Nov 24, 2014
Samsung has come along way with regards to Android OS. The reception of its first forays were somewhat mixed, even up until the the galaxy line appeared on the scene. Back then, there was a different king of Android, and Android, believe it or not, was the underdog.
But then, seemingly overnight, Samsung struck gold. How in the world did the the company rebound from early missteps to create a platform fiefdom? Well, look at what is did.
It landed a modest hit with the Galaxy S2. The S3 lifted the device maker to stratospheric levels; Samsung was smart enough to ensure model variants were available on all networks, unlike the competition, which had devices on limited networks. The S4 continued the tradition, and the latest flagship, the Samsung Galaxy S5 arrived looking to maintain the status as the Big Man on Android’s Campus. The S5 probably best shows how the Korean device maker manages to stay atop a crowded mountain.
We had a chance to look formally look at a Samsung provided unit on Sprint’s network. By now, most of the specs are known, but this doesn’t prevent one from enjoying the personal reveal. It rocks a 5.1 Super AMOLED screen on a 5.59 x 2.85 x 0.32 polycarbonate body that weighs 5.11 oz. The edges are slightly (dare I say?) rounded, with the white finish braced occasionally with metallic-looking accents around the ports. It sorts a 2MP camera on the front and a 16 MP one on the back. On the bottom front bezel, the ubiquitous home button resides, flanked by a new capacitive recent apps button on the left and the back button to the right. The micro-USB port is centered on the bottom, and is notably covered, which hints at the limited waterproof functionality. There’s LED, speaker grills, and audio jack at the top, and the volume rocker is on the left while the on button is on the right.
Internally, we get a variable Quad-core chip, and beside the usual sensors (accelerometer, proximity, etc), we get a heart rate monitor. Wi-Fi, Bluetooth, NFC, GPS, infrared: check.
The screen is addictive; turning it on is a pleasure. It comes with skinned Android 4.4.2, and had all the basics with regards to Google Apps. Touchwiz is a bit more palatable in this iteration, but there is a fair amount of bloat included; still, the S Health feature is a pleasant feature I enjoyed exploring.
Performance-wise, the S5 lived up to expectations, with smooth performance and no lag.
And there you have it.
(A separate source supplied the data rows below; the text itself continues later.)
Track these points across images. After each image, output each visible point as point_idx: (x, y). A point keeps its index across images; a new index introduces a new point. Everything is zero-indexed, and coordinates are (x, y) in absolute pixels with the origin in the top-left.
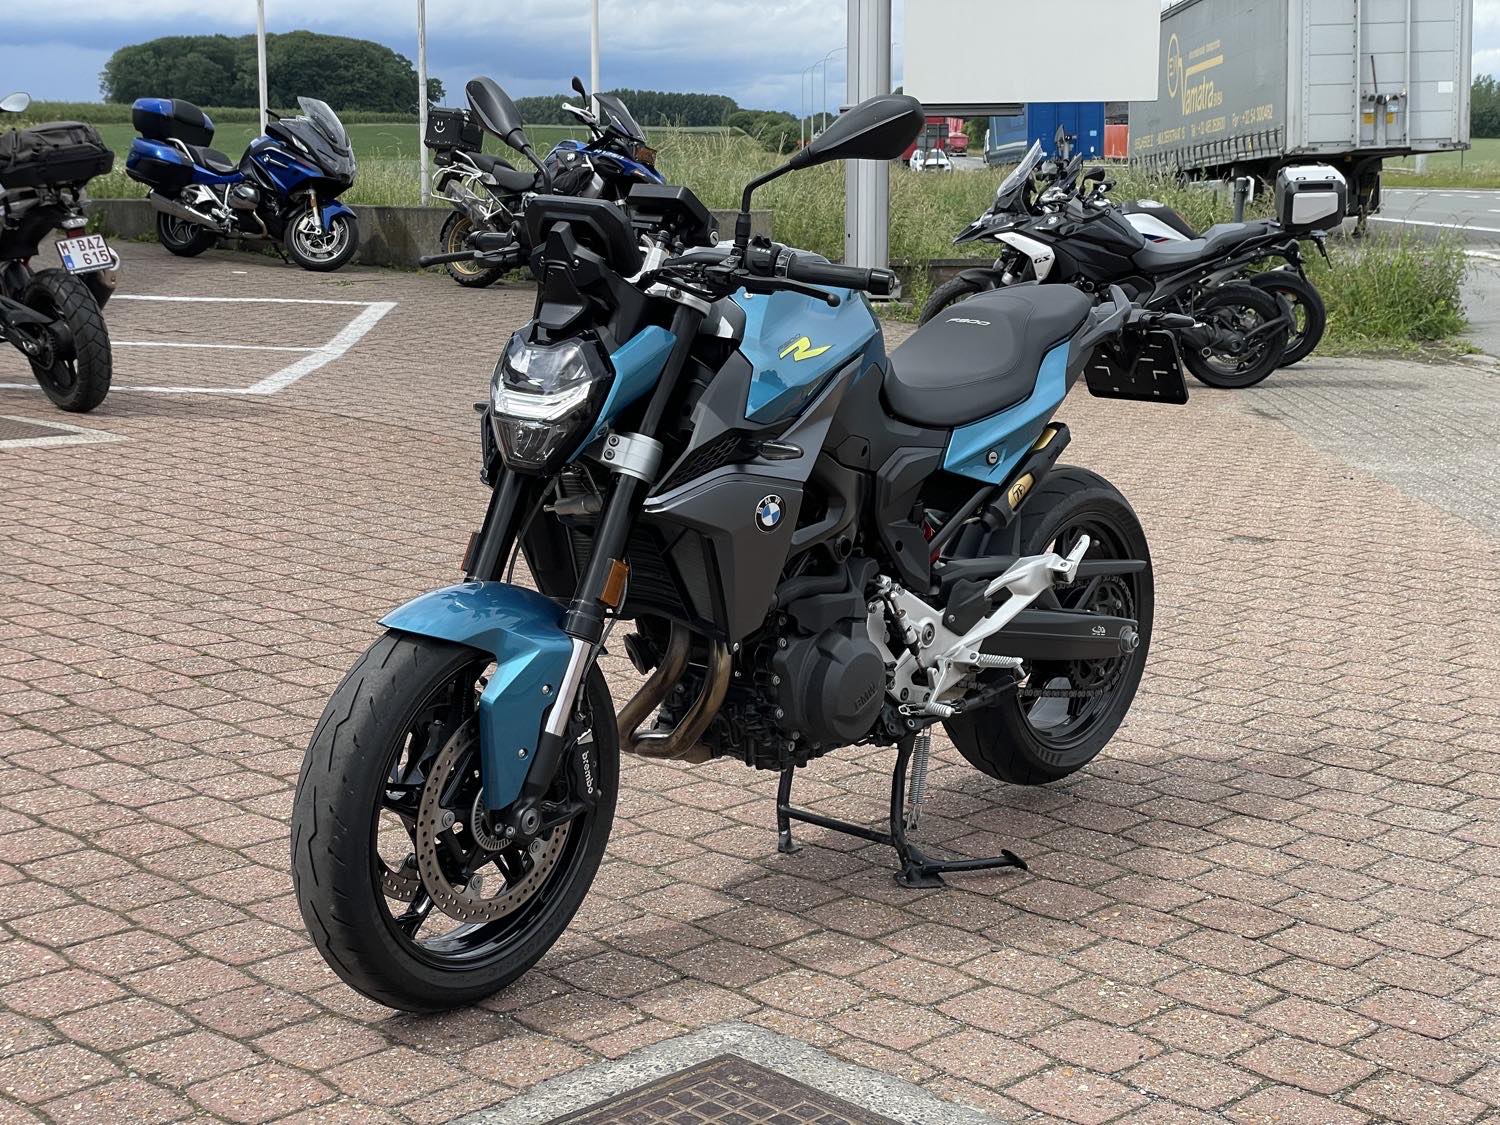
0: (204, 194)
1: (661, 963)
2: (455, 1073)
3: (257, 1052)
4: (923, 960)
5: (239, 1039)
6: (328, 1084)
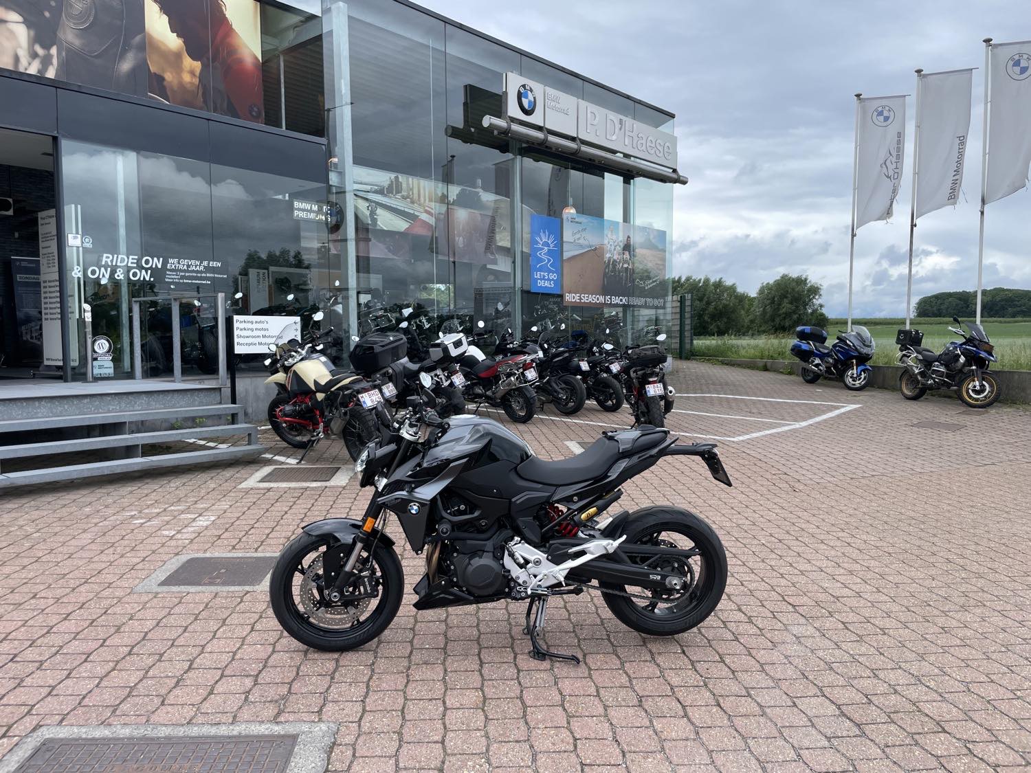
0: (817, 361)
1: (367, 693)
2: (236, 708)
3: (217, 682)
4: (444, 724)
5: (222, 676)
6: (205, 699)
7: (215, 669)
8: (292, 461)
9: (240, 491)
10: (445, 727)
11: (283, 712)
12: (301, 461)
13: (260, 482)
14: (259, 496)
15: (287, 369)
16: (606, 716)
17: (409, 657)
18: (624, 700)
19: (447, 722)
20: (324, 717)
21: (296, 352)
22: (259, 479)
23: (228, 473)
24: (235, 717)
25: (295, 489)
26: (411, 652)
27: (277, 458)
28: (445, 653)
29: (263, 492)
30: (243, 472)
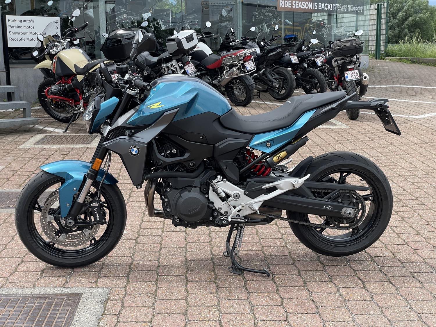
1: (130, 272)
2: (34, 280)
3: (19, 265)
4: (186, 289)
5: (22, 262)
6: (11, 274)
7: (16, 257)
8: (59, 131)
9: (21, 150)
10: (187, 292)
11: (70, 282)
12: (66, 130)
13: (36, 144)
14: (36, 153)
15: (52, 57)
16: (305, 286)
17: (159, 252)
18: (319, 278)
19: (189, 289)
20: (99, 285)
21: (59, 42)
22: (34, 142)
23: (10, 138)
24: (34, 284)
25: (63, 149)
26: (161, 249)
27: (46, 128)
28: (186, 250)
29: (38, 151)
30: (21, 138)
Samsung just does it. It created a product line that is nimble and familiar at the same time; standard base core with the Apple-esque yearly refresh. It pretty much has its own store, and somehow, even TouchWhiz feels less annoying over time. Couple all this with Samsung’s propensity to provide devices and accessories in practically every conceivable product category, it’s easy to invest in its system.
Bottom line? Samsung makes itself relevant to everyday consumers.